The research projects funded by the BMBF should help to develop suitable measures to prevent and combat anti-Semitism in education, civil society and politics.

It is about how anti-Semitism gets into schools, what can be done to make people immune to hate speech on the Internet and to work closely with partners in practice.

It should not be that people in our country feel threatened because they belong to a different faith or a different nationality.

Despite multiple inquiries, Karliczek did not comment on the statements of the former President of the Office for the Protection of the Constitution, Hans-Georg Maaßen, who is running for the Bundestag in Thuringia.

This is democratically set up, that is to be accepted.

Then the voters decide, said the minister.
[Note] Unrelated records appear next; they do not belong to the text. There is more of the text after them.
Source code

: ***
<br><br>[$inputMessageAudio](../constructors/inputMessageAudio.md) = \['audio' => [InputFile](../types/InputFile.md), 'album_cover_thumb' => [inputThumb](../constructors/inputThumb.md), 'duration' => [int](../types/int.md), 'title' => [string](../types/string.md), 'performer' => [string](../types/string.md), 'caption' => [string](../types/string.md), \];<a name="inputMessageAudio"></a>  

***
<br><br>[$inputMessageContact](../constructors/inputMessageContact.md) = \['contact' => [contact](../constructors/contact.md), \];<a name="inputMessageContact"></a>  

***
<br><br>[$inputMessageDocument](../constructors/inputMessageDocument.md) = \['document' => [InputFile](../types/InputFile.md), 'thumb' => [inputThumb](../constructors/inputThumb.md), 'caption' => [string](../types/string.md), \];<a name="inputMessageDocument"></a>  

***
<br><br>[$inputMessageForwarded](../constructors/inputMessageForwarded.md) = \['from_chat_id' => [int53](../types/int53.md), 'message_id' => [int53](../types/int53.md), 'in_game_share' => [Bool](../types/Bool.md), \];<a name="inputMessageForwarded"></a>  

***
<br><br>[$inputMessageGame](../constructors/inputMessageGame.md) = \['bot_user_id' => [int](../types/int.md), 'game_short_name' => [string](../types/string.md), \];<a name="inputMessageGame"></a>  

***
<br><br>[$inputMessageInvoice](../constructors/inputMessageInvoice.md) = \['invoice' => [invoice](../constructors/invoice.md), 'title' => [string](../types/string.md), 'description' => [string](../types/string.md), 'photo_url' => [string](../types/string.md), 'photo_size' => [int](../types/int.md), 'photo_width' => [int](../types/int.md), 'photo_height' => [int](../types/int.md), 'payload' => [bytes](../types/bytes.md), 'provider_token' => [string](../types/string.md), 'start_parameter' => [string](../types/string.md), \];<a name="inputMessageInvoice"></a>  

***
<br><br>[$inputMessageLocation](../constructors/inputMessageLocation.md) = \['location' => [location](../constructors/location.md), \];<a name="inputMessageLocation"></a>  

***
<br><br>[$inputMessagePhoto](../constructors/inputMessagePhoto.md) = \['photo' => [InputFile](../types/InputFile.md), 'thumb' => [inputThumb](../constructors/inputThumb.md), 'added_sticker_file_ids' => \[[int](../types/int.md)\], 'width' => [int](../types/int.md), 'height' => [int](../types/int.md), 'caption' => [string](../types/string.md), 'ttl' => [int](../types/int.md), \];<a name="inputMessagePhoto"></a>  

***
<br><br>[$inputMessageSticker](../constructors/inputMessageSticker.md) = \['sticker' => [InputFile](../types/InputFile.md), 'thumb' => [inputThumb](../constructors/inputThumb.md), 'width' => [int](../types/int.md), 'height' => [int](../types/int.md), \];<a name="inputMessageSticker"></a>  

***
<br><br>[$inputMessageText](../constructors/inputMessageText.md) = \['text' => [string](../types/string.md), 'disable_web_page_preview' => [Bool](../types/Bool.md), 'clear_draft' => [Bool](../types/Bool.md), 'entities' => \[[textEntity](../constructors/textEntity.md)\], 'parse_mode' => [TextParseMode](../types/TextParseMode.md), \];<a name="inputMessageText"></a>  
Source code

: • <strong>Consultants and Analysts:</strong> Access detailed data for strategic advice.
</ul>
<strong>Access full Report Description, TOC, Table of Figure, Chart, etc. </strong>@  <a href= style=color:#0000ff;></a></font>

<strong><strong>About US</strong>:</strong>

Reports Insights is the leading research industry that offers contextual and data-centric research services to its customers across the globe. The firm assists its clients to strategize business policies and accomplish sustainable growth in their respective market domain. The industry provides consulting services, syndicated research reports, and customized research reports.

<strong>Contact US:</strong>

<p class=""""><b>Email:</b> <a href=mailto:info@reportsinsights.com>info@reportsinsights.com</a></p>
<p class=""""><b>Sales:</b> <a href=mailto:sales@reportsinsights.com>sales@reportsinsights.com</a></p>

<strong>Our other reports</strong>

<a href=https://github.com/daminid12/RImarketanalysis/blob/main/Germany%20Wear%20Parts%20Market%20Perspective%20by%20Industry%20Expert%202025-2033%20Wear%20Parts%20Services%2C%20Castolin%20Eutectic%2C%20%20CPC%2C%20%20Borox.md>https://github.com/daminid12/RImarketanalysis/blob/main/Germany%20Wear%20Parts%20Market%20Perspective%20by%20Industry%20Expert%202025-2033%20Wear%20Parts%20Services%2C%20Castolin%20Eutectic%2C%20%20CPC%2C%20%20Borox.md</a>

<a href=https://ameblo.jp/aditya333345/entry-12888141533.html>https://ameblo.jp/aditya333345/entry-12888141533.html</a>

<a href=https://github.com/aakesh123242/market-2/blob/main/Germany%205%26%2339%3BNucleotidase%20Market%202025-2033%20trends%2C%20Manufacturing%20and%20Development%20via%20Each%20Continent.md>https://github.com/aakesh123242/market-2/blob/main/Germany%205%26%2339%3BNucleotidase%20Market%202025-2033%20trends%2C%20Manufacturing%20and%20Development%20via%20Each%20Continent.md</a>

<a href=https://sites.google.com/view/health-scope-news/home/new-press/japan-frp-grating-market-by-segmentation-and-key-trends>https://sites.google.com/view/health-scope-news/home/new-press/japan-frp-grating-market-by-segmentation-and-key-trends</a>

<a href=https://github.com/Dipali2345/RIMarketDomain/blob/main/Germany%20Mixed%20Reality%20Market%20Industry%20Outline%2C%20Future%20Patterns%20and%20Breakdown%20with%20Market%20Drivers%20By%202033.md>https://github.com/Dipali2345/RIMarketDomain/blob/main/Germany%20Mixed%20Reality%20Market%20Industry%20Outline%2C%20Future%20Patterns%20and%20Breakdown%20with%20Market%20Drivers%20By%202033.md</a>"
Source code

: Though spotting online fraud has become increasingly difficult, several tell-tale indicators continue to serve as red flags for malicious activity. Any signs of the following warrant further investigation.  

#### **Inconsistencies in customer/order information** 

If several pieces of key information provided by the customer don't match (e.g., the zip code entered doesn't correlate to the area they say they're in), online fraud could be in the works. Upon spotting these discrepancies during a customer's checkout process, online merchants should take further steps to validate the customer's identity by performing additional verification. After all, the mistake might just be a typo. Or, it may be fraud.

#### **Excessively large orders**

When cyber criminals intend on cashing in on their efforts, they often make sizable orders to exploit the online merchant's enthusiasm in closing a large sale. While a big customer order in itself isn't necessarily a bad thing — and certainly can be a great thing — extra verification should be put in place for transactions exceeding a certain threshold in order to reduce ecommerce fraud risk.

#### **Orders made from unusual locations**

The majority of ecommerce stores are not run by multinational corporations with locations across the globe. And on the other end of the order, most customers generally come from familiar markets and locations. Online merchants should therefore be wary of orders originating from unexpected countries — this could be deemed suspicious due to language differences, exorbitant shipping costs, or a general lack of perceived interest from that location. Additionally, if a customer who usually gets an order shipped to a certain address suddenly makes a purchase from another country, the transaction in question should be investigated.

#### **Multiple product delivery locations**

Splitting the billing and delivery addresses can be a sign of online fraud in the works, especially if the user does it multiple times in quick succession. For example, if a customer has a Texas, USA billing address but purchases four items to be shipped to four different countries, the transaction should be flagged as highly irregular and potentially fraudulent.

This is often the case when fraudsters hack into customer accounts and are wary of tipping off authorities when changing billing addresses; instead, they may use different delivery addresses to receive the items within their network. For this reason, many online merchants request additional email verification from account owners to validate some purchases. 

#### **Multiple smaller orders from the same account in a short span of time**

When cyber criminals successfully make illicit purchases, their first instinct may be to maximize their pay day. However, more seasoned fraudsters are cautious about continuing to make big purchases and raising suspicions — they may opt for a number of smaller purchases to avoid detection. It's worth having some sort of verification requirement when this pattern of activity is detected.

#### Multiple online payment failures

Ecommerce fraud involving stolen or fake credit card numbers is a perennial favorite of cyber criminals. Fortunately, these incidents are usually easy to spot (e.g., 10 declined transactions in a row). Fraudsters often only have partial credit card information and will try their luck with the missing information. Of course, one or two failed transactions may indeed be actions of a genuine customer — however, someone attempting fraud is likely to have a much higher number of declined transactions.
Klein sees a shift in discourse

The Federal Government's Commissioner for Anti-Semitism, Felix Klein, pointed out that anti-Semitism and right-wing extremism also formed the ideological glue that held the different groups together in the so-called lateral thinker demonstrations. Conspiracy myths of all kinds are booming. There have been "shifts in discourse that have made positions that can be said and implemented that we cannot tolerate".

The scientific director of the Center for Holocaust Studies at the Institute for Contemporary History in Munich, Frank Bajohr, pointed out that attitudes threatening democracy are often only the tip of the iceberg of various, including anti-Semitic, attitudes that need to be analyzed. He recalled that the glamor of the 1920s would have masked the massive anti-Semitic structures in the Weimar Republic.

It was not possible for Jews to go on vacation unhindered. They were forced to consult warning lists with hotels and places where they were not allowed to go because the institutions in question publicly stated that they did not want any Jewish guests. It is important to analyze problematic attitudes in society through interdisciplinary research. It is important to distinguish between anti-Semitism and right-wing extremism despite all possible overlap and also to give greater consideration to anti-Semitism related to Israel.